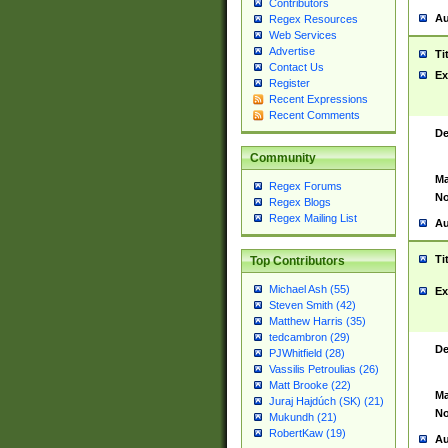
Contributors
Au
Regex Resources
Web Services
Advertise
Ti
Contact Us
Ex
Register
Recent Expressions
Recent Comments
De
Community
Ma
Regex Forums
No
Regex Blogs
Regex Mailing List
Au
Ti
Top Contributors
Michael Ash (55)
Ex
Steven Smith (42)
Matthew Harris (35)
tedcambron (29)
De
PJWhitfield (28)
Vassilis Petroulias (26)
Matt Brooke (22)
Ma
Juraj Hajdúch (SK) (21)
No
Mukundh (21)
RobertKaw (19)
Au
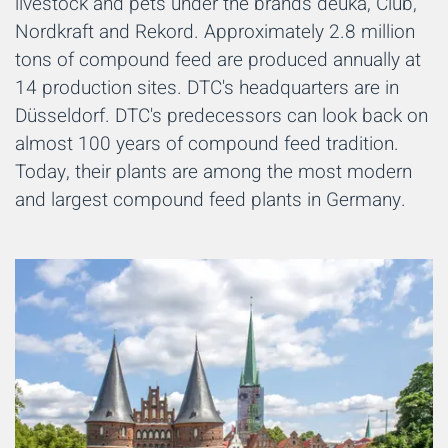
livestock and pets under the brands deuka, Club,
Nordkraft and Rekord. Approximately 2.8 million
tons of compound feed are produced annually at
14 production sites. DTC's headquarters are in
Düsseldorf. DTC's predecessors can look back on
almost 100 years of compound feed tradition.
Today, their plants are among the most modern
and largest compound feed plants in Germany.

What to do: Go through the data above and find the lines with the word "plants". Copy each of those lines.

Exercise answer:
Today, their plants are among the most modern
and largest compound feed plants in Germany.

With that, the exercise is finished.